Records excerpted from a collection:
——————
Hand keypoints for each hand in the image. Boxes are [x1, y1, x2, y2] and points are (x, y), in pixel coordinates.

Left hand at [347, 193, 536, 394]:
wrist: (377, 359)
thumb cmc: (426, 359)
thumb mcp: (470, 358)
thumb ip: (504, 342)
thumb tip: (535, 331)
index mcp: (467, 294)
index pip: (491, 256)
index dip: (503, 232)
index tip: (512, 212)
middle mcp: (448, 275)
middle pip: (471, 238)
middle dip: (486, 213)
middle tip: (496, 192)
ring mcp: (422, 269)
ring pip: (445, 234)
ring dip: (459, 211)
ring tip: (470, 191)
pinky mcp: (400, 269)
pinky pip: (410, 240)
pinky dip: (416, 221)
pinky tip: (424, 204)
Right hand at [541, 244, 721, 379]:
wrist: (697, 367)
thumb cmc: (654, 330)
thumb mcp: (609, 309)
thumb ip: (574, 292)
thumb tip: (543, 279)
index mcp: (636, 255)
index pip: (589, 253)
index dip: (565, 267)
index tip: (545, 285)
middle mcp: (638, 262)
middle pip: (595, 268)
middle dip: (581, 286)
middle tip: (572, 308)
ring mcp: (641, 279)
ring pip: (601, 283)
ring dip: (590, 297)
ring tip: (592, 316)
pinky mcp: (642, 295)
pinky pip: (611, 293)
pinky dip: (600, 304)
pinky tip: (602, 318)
——————
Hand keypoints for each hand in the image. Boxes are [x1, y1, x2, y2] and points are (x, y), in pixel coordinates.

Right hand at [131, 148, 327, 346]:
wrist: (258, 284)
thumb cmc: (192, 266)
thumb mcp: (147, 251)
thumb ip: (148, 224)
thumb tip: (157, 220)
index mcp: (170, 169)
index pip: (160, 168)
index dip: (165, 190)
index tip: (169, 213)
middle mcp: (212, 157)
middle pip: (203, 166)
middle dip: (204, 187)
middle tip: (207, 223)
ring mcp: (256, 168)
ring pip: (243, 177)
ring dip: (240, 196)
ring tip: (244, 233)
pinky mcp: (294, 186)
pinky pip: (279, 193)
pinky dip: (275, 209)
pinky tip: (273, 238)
——————
▶ [Exercise instructions]: The required output is the stretch of entries above from the line containing "index mcp: (467, 294)" through the line containing "pinky tip: (602, 318)", reproduced exactly.

▶ [Output for this task]:
index mcp: (467, 294)
index pip: (491, 256)
index dip: (503, 232)
index tip: (512, 212)
middle mcp: (448, 275)
middle pip: (471, 238)
middle dip: (486, 213)
middle tip: (496, 192)
ring mcp: (422, 269)
ring pip: (445, 234)
ring dip: (459, 211)
ring tip: (470, 191)
pinky mcp: (400, 269)
pinky pip: (410, 240)
pinky dip: (416, 221)
pinky tip: (424, 204)
Right hand at [541, 244, 721, 379]:
wrist: (697, 367)
thumb cmc: (654, 330)
thumb mcp: (609, 309)
thumb ip: (574, 292)
thumb tip: (543, 279)
index mcp: (636, 255)
index pip: (589, 253)
index dip: (565, 267)
index tip: (545, 285)
middle mcp: (638, 262)
middle pip: (595, 268)
middle dip: (581, 286)
middle tip: (572, 308)
ring mcp: (641, 279)
ring pip: (601, 283)
ring dip: (590, 297)
ring tip: (592, 316)
pinky mcp: (642, 295)
pinky pip: (611, 293)
pinky dip: (600, 304)
pinky tip: (602, 318)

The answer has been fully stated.